De Moyencourt is a trained architect. She says, “I really, really wanted to go to art school, as I knew I wanted to paint forever,” she says. “But I was also pretty hot at maths, and art plus maths apparently equals architect.”
Her parents, however, were supportive of her desire to be an artist. “My dad once said to me, ‘If you want to paint, paint! Here’s a crayon!’ and I’ve been teaching myself, going to extramural classes and practising, ever since.”
After five years working as a professional architect, she could resist the urge no longer. “I would paint in the early morning before work and often in the evenings,” says De Moyencourt. Eventually, she decided to leave the world of formal employment behind.
In spite of the years spent studying and working, De Moyencourt doesn’t see the foray into architecture as a waste. “As a result I am quite a practical and highly productive artist, rather than a conceptual one,” she says. “I don’t dwell on why I am making art and what psychological messages I’m trying to convey.”
There’s a playful but practical theme running through many of De Moyencourt’s illustrations, an approach that is heavily influenced by France, the country of her birth. Although she spent only her first eight months in Paris, there’s a distinctly French cartoon feel to many of her illustrations that lends them an air of playful authority.
“I feel much more South African than French,” she says. “But I do tremendously admire the French tradition of cartoons, and my favourite hero of illustration is a very cool French guy called Sempé.”
Jean-Jacques Sempé is best known for his numerous covers for The New Yorker, but it’s his standalone whimsical sketches, immortalising often fleeting moments, that have the most in common with De Moyencourt’s recent illustrations.
Her work wasn’t always in this style, however, and she spent many years developing her own voice. She initially fell in love with art after repeat visits to the Musée d’Orsay in Paris, and had dreams of becoming a South African Impressionist. Because of this, she initially focussed her attention on oil painting, but when her lifestyle started to lend itself more to sketching, this started to change.
“After years of sketching on the go during my travels, scribbling in sketchbooks on the Tube in London, for example, I needed a quick, instant medium to work with,” she says. “Eventually, over the years, I started working more and more in ink, and enjoyed focussing more on the line work than on rainbows of colour in an impressionistic atmosphere.”
De Moyencourt completed her first collection of sketches in 2014. They focussed on the Atlantic seaboard in Cape Town, and she hung them on the walls of a new delicatessen in Sea Point the day before it opened. “Both the café and my exhibition were a success,” she says. “And a few months later, I quit my job as an architect to try a sabbatical year of being a full-time artist.”
Over the subsequent five years, De Moyencourt doubled down on drawing what she loved most: people going about their daily lives in her favourite city. “I love Cape Town so much.
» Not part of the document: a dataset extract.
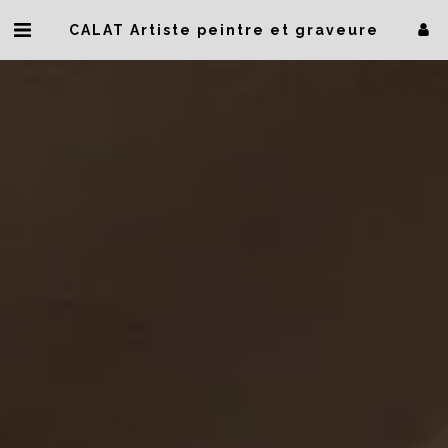
CALAT Artiste peintre et graveure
It’s my true love!” she says. “I love drawing how the mountains engage with the city, and then the sea, and the people – there is so much richness to draw from.”
Her most recent series, which focusses on Cape Town’s top beaches and the people who frequent them, continues with this theme. The large, intricate artworks take several weeks to complete – her illustration of Camps Bay, the biggest and most detailed of the series, took more than four weeks.
While the public-facing side of her career is these sketches, behind the scenes she’s been contributing artworks to some of the city’s best hotels and wine estates, including Ellerman House and wine estate Babylonstoren. She’s also recently completed a large tile mural for new hotel Gorgeous Gorge, in the heart of the Cape Town CBD.
Even though she’s now inextricably linked with the Cape Town tourism industry, her biggest clients aren’t actually the hotels, wine estates and restaurants who commission her for murals and other artworks. Instead, unsurprisingly, it’s people who love the city as much as she does. “My biggest clients by far are expat Capetonians who miss the mountain,” she says. “I am so happy to provide them with illustrated prints or postcards for their fridges in cold London flats.”